> _Dataset entries_:
————————
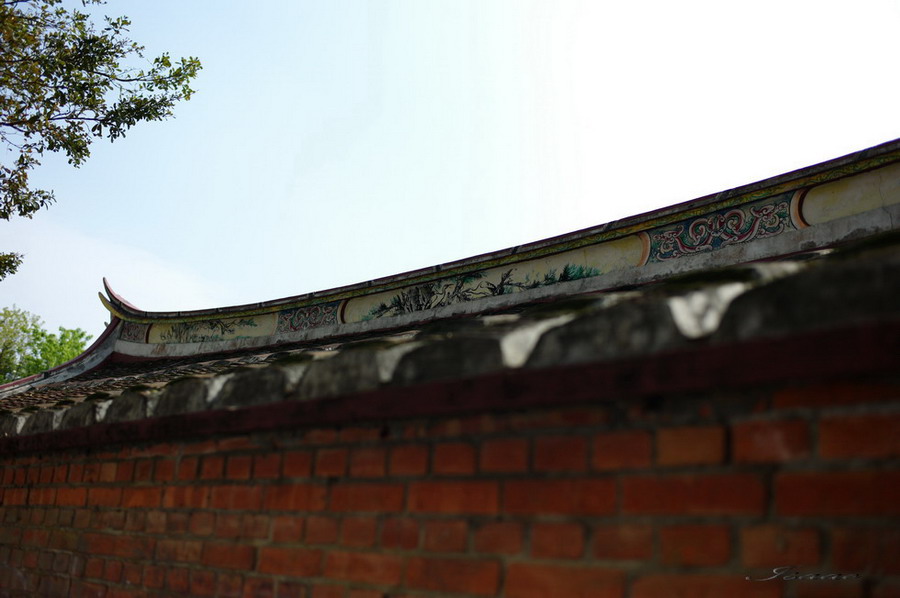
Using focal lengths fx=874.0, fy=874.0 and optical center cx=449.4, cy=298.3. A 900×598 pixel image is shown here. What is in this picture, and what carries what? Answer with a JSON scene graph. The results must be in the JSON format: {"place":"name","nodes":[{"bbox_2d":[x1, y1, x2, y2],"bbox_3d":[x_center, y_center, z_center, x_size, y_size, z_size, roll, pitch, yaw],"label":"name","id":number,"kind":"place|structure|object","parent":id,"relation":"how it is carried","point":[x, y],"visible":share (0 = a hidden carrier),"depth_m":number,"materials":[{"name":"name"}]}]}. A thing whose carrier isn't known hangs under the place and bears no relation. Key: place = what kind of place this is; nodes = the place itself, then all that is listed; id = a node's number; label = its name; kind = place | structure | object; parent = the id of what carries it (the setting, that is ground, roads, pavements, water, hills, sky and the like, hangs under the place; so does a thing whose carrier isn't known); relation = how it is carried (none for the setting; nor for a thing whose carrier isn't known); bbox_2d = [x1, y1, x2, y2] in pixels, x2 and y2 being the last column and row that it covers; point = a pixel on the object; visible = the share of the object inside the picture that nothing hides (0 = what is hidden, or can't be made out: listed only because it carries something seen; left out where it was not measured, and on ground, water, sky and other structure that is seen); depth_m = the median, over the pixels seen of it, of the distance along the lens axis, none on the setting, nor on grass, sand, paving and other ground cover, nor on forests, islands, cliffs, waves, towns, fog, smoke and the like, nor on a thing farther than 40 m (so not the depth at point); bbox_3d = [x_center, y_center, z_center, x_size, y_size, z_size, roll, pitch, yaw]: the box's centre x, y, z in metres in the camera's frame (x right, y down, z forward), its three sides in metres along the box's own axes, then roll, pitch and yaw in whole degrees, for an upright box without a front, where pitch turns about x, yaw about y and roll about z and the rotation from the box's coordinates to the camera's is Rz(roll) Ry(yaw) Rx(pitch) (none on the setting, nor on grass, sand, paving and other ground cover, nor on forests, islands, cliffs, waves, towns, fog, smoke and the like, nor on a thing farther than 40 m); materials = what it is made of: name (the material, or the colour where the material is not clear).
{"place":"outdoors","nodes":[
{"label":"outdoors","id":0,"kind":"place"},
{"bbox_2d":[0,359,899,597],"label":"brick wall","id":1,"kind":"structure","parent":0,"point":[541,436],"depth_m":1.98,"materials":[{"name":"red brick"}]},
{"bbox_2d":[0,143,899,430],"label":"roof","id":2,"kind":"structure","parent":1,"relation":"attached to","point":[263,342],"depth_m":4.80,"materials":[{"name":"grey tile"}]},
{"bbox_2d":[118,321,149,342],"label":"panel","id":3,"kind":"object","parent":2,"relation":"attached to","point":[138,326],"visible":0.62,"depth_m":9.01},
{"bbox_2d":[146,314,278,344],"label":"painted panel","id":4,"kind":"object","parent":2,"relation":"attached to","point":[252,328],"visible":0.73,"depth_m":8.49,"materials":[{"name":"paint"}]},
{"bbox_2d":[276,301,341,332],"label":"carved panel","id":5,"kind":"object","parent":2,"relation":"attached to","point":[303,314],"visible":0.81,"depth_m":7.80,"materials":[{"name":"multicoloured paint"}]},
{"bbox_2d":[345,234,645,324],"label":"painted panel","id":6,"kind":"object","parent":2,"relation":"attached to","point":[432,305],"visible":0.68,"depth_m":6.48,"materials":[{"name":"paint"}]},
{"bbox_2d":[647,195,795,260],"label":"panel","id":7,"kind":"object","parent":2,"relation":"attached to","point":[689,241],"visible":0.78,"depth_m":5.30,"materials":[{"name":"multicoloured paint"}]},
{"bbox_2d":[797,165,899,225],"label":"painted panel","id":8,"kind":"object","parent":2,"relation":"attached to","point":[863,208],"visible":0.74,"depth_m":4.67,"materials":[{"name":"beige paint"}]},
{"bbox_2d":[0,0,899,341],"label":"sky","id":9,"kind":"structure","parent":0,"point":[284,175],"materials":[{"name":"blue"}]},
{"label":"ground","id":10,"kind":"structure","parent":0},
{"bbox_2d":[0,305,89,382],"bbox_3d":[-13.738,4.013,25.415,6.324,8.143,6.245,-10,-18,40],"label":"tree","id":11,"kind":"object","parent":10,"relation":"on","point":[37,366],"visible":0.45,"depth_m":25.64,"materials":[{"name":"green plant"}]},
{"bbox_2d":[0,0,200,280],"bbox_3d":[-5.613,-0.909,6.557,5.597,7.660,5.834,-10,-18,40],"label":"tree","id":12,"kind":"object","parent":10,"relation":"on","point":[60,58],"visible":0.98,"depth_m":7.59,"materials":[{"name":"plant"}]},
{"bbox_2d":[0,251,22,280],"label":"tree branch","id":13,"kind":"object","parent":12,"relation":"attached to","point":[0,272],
————————
Leave the images out and print each entry exactly.

Using focal lengths fx=874.0, fy=874.0 and optical center cx=449.4, cy=298.3. A 900×598 pixel image is shown here. What is in this picture, and what carries what? Answer with a JSON scene graph. The results must be in the JSON format: {"place":"name","nodes":[{"bbox_2d":[x1, y1, x2, y2],"bbox_3d":[x_center, y_center, z_center, x_size, y_size, z_size, roll, pitch, yaw],"label":"name","id":number,"kind":"place|structure|object","parent":id,"relation":"how it is carried","point":[x, y],"visible":share (0 = a hidden carrier),"depth_m":number,"materials":[{"name":"name"}]}]}. A thing whose carrier isn't known hangs under the place and bears no relation. Key: place = what kind of place this is; nodes = the place itself, then all that is listed; id = a node's number; label = its name; kind = place | structure | object; parent = the id of what carries it (the setting, that is ground, roads, pavements, water, hills, sky and the like, hangs under the place; so does a thing whose carrier isn't known); relation = how it is carried (none for the setting; nor for a thing whose carrier isn't known); bbox_2d = [x1, y1, x2, y2] in pixels, x2 and y2 being the last column and row that it covers; point = a pixel on the object; visible = the share of the object inside the picture that nothing hides (0 = what is hidden, or can't be made out: listed only because it carries something seen; left out where it was not measured, and on ground, water, sky and other structure that is seen); depth_m = the median, over the pixels seen of it, of the distance along the lens axis, none on the setting, nor on grass, sand, paving and other ground cover, nor on forests, islands, cliffs, waves, towns, fog, smoke and the like, nor on a thing farther than 40 m (so not the depth at point); bbox_3d = [x_center, y_center, z_center, x_size, y_size, z_size, roll, pitch, yaw]: the box's centre x, y, z in metres in the camera's frame (x right, y down, z forward), its three sides in metres along the box's own axes, then roll, pitch and yaw in whole degrees, for an upright box without a front, where pitch turns about x, yaw about y and roll about z and the rotation from the box's coordinates to the camera's is Rz(roll) Ry(yaw) Rx(pitch) (none on the setting, nor on grass, sand, paving and other ground cover, nor on forests, islands, cliffs, waves, towns, fog, smoke and the like, nor on a thing farther than 40 m); materials = what it is made of: name (the material, or the colour where the material is not clear).
{"place":"outdoors","nodes":[
{"label":"outdoors","id":0,"kind":"place"},
{"bbox_2d":[0,359,899,597],"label":"brick wall","id":1,"kind":"structure","parent":0,"point":[541,436],"depth_m":1.98,"materials":[{"name":"red brick"}]},
{"bbox_2d":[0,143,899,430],"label":"roof","id":2,"kind":"structure","parent":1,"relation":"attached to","point":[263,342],"depth_m":4.80,"materials":[{"name":"grey tile"}]},
{"bbox_2d":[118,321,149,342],"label":"panel","id":3,"kind":"object","parent":2,"relation":"attached to","point":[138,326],"visible":0.62,"depth_m":9.01},
{"bbox_2d":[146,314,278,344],"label":"painted panel","id":4,"kind":"object","parent":2,"relation":"attached to","point":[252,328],"visible":0.73,"depth_m":8.49,"materials":[{"name":"paint"}]},
{"bbox_2d":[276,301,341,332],"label":"carved panel","id":5,"kind":"object","parent":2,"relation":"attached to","point":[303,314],"visible":0.81,"depth_m":7.80,"materials":[{"name":"multicoloured paint"}]},
{"bbox_2d":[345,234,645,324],"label":"painted panel","id":6,"kind":"object","parent":2,"relation":"attached to","point":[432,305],"visible":0.68,"depth_m":6.48,"materials":[{"name":"paint"}]},
{"bbox_2d":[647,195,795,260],"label":"panel","id":7,"kind":"object","parent":2,"relation":"attached to","point":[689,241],"visible":0.78,"depth_m":5.30,"materials":[{"name":"multicoloured paint"}]},
{"bbox_2d":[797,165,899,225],"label":"painted panel","id":8,"kind":"object","parent":2,"relation":"attached to","point":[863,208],"visible":0.74,"depth_m":4.67,"materials":[{"name":"beige paint"}]},
{"bbox_2d":[0,0,899,341],"label":"sky","id":9,"kind":"structure","parent":0,"point":[284,175],"materials":[{"name":"blue"}]},
{"label":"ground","id":10,"kind":"structure","parent":0},
{"bbox_2d":[0,305,89,382],"bbox_3d":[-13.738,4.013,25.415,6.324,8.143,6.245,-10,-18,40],"label":"tree","id":11,"kind":"object","parent":10,"relation":"on","point":[37,366],"visible":0.45,"depth_m":25.64,"materials":[{"name":"green plant"}]},
{"bbox_2d":[0,0,200,280],"bbox_3d":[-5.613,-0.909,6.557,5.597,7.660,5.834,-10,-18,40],"label":"tree","id":12,"kind":"object","parent":10,"relation":"on","point":[60,58],"visible":0.98,"depth_m":7.59,"materials":[{"name":"plant"}]},
{"bbox_2d":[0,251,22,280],"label":"tree branch","id":13,"kind":"object","parent":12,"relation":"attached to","point":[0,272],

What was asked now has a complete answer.